| Material for this task |

· · · · ·

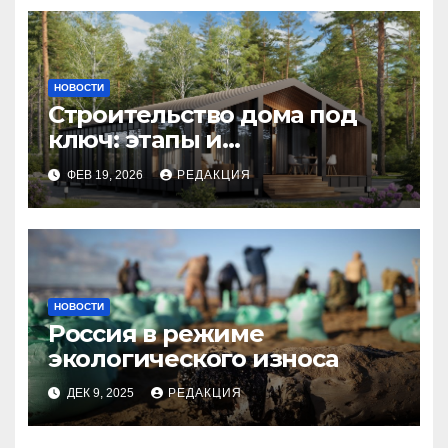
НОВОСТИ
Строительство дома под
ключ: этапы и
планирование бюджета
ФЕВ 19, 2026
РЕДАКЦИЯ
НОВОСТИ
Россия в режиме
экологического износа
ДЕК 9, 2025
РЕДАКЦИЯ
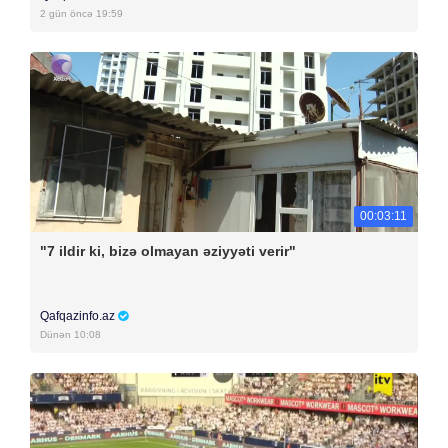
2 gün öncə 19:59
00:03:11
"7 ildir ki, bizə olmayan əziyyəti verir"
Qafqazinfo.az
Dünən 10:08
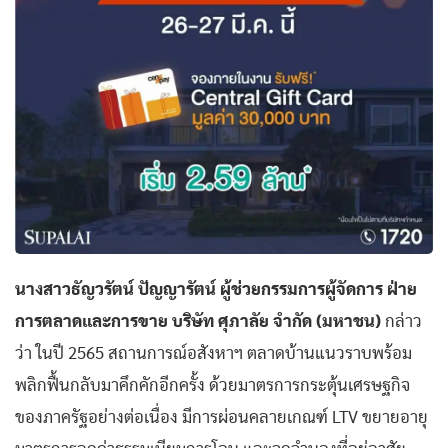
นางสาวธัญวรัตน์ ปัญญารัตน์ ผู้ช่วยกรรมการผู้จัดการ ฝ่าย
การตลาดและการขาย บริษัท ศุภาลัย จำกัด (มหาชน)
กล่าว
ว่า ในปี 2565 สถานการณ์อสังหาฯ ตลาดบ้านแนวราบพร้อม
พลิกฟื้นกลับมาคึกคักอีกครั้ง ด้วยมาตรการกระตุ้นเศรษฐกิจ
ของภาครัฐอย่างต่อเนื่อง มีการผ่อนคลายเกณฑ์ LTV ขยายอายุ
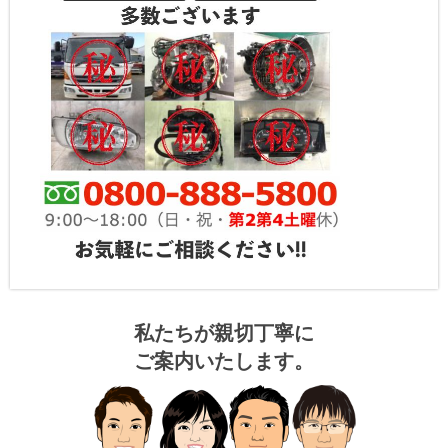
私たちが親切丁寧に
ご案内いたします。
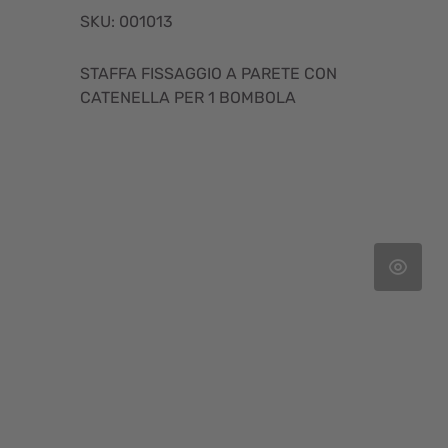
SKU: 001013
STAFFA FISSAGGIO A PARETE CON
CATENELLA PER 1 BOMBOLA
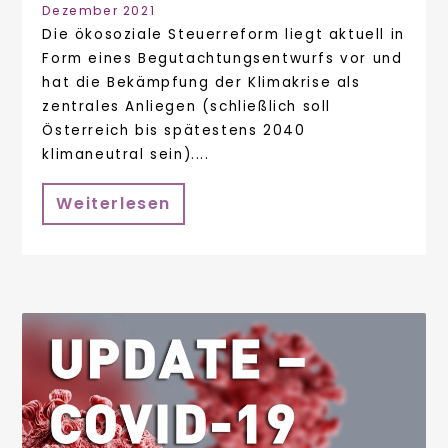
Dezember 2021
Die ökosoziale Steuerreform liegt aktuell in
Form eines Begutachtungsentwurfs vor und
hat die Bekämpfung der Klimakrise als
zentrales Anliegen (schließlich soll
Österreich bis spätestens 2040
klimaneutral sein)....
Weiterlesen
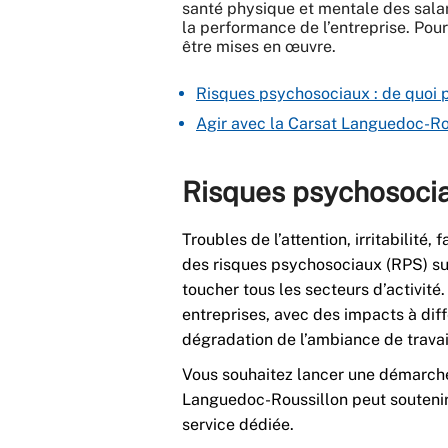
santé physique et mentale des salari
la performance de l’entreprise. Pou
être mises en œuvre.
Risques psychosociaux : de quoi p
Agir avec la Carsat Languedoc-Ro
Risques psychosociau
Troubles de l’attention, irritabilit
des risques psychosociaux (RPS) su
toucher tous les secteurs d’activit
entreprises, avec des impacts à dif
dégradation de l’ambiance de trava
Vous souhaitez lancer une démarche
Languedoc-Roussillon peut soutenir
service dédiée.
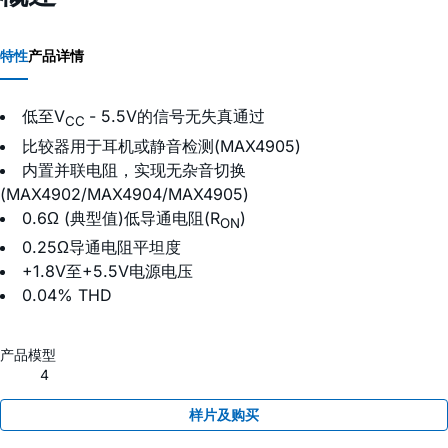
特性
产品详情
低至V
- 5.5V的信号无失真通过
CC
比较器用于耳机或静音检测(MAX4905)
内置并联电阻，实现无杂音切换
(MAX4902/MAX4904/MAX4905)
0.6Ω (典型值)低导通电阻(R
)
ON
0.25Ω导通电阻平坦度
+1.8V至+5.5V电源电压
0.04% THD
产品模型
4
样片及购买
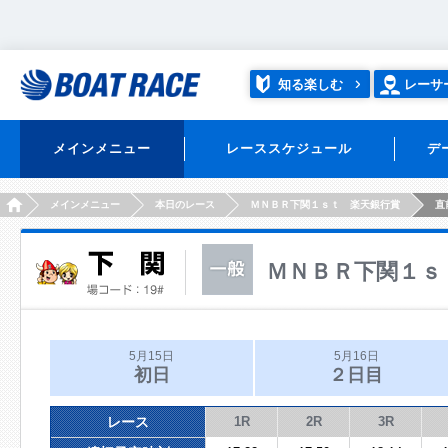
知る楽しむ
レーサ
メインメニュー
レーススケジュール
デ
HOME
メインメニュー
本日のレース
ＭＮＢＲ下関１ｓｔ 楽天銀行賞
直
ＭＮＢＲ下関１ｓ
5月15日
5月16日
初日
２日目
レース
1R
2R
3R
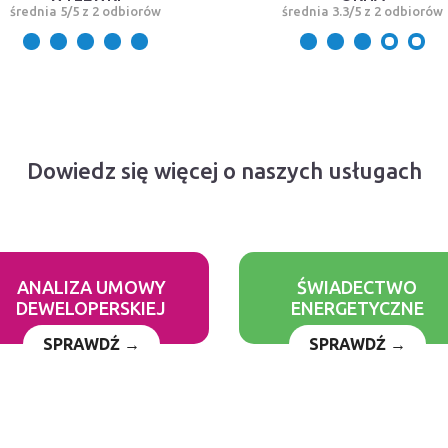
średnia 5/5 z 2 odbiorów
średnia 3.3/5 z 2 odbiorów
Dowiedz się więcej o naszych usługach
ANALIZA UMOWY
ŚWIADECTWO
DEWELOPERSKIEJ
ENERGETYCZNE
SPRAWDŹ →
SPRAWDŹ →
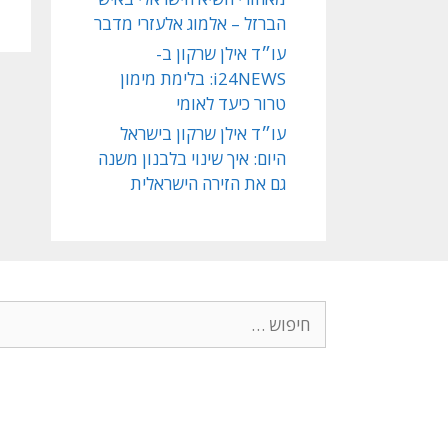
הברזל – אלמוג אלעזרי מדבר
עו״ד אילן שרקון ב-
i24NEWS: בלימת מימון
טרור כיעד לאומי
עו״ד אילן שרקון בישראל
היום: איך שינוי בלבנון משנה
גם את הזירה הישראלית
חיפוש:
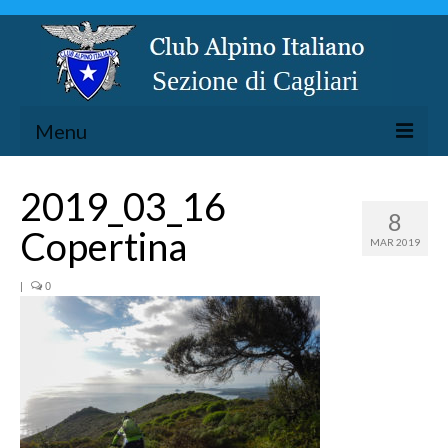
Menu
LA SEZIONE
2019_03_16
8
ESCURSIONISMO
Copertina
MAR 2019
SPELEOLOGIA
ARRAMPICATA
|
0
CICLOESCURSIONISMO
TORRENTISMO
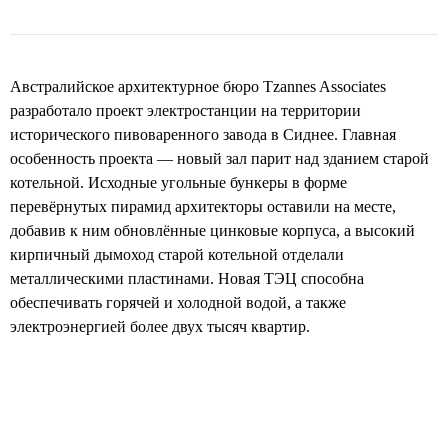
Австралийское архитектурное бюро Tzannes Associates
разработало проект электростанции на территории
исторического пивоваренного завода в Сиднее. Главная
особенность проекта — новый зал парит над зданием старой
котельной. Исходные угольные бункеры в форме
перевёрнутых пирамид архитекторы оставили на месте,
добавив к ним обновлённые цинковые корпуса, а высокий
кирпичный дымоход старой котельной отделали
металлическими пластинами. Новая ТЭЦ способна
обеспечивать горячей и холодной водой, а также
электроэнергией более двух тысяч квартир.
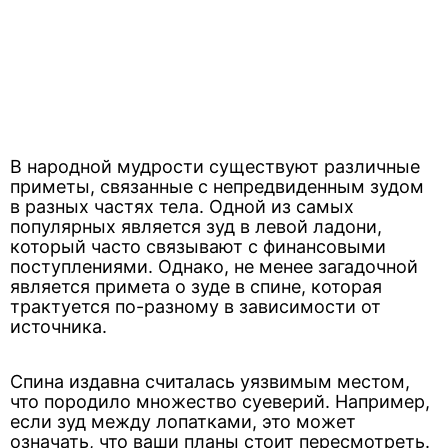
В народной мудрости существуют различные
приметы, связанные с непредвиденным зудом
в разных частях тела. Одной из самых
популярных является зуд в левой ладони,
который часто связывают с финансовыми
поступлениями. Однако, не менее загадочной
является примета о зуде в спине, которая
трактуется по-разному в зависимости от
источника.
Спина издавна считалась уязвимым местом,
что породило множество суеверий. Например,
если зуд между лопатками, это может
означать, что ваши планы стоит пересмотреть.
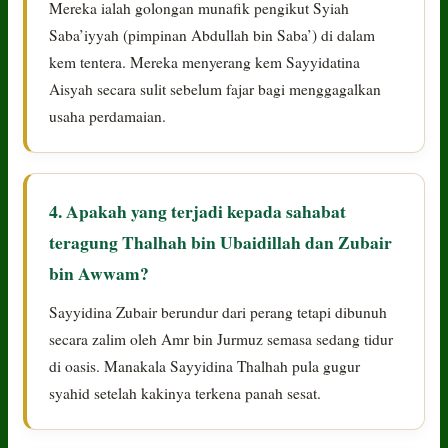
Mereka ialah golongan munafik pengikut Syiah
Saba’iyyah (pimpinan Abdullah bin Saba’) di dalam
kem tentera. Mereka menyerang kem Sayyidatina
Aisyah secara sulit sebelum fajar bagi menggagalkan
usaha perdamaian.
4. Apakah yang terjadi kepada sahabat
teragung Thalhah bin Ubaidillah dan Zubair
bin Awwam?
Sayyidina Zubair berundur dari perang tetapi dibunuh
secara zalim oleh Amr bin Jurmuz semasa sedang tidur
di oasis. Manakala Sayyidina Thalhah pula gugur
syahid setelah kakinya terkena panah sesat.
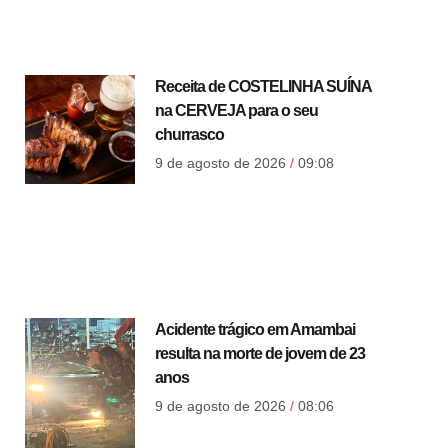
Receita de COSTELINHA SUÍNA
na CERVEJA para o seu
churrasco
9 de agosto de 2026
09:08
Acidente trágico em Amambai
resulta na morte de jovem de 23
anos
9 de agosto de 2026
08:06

· · · · ·

Tally the lines of the material above that contain the string "котельной", counting only matches with the same capitalization. Give the number alone.

2